This time of year squash is in season! Use it in this recipe to make a tasty crust and fill it with all your favorite veggies. Happy Fall!
1 medium spaghetti squash
1/2 cup shredded part-skim mozzarella cheese
2 egg whites
1 teaspoon kosher salt, divided
1/2 teaspoon oregano
2 tablespoons extra virgin olive oil
1/2 medium yellow onion, chopped
1 large garlic clove, minced
1 cup white mushrooms, sliced
10 asparagus stalks, cut in thirds
8 large eggs
1/2 teaspoon freshly ground black pepper
4 ounce goat cheese
No notes given.
Using a fork, pierce the spaghetti squash several times.

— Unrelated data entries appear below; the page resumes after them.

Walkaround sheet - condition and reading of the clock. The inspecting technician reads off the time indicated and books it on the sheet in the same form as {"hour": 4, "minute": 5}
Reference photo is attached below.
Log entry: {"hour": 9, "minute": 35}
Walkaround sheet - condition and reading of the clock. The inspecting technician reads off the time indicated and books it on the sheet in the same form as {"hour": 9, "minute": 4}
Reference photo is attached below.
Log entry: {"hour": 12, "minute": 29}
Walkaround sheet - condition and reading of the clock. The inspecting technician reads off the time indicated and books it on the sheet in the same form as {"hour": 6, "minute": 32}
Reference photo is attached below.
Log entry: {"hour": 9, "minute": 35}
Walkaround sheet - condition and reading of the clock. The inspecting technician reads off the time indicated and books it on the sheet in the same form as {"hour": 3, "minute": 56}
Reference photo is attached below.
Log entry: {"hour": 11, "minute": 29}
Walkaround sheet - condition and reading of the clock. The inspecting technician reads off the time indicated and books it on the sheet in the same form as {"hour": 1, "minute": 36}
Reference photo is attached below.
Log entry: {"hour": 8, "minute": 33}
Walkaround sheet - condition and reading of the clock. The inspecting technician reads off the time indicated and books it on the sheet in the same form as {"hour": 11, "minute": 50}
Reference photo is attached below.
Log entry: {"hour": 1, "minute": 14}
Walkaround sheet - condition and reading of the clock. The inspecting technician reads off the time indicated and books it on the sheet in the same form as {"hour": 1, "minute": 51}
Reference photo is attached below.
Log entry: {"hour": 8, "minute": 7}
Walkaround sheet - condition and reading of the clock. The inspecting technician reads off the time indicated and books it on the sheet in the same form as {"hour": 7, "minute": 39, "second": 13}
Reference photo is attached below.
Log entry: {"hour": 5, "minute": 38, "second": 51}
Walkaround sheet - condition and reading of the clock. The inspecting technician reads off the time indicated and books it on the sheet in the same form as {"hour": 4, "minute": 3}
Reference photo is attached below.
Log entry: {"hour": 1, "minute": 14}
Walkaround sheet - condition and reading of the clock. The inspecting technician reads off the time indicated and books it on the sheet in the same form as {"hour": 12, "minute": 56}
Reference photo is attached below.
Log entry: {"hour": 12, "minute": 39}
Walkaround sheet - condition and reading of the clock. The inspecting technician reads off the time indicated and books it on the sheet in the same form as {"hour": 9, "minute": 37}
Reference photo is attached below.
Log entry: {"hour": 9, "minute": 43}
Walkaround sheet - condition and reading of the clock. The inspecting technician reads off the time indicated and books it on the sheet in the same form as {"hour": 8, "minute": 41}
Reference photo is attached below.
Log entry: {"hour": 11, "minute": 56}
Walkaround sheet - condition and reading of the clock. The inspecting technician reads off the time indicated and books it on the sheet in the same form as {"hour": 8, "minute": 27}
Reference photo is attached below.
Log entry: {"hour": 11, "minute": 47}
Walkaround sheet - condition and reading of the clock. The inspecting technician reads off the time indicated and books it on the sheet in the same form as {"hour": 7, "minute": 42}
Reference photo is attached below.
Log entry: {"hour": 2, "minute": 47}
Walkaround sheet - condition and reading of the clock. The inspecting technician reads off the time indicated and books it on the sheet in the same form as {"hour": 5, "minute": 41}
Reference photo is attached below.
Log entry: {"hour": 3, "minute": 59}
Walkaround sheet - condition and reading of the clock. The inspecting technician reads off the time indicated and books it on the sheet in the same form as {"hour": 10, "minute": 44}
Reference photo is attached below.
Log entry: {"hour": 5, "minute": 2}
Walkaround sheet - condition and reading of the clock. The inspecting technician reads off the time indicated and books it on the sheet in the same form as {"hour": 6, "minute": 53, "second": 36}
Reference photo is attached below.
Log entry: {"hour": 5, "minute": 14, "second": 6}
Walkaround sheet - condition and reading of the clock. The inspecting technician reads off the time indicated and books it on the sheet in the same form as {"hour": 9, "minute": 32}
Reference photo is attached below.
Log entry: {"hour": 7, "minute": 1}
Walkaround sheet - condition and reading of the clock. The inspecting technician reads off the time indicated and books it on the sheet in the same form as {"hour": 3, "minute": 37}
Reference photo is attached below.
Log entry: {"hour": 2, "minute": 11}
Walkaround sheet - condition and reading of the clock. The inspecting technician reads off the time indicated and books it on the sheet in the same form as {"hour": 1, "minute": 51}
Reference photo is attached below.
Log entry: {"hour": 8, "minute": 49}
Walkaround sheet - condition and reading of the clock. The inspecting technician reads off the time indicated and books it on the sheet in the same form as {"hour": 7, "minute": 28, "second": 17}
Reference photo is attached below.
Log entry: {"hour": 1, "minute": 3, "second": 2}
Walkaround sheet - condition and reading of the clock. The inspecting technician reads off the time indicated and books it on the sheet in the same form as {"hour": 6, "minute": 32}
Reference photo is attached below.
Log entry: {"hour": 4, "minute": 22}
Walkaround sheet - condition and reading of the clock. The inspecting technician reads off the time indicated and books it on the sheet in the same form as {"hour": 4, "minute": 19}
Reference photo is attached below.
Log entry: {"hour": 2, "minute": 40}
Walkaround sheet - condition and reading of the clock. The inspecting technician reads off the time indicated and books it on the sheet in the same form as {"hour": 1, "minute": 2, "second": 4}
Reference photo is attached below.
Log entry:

Microwave for 10 minutes on high, flipping half-way through.
Cut squash in half, and remove seeds. Using a fork, gently scrape the flesh. Remove the “spaghetti strands,” and place them in a bowl. Set aside and let cool 10 minutes.
Preheat oven to 400°F.
Place spaghetti squash in the center of a clean dish towel or several layers of paper towels. Wrap with towel. Wring out any excess liquid until the towel no longer drips. Place squash back in bowl.
Add ½ teaspoon salt, egg whites, and mozzarellas. Combine.
In a 9-inch pie pan sprayed with cooking spray, spread squash mixture evenly over the bottom. Using fingers to press the mixture up the sides, form a “crust.”
Bake crust for 15 minutes, or until golden brown. Remove from oven, and let cool.
In a medium skillet over medium-high heat, sauté oil, onions, garlic, mushrooms, and asparagus until slightly tender, about 5 minutes.
In a large bowl, whisk 8 eggs. Add cooked veggies, black pepper, and goat cheese. Add ½ teaspoon salt. Pour egg mixture into squash crust, and cook for an additional 12-15 minutes.
Remove from oven and serve immediately, or keep refrigerated and consume within 3-5 days.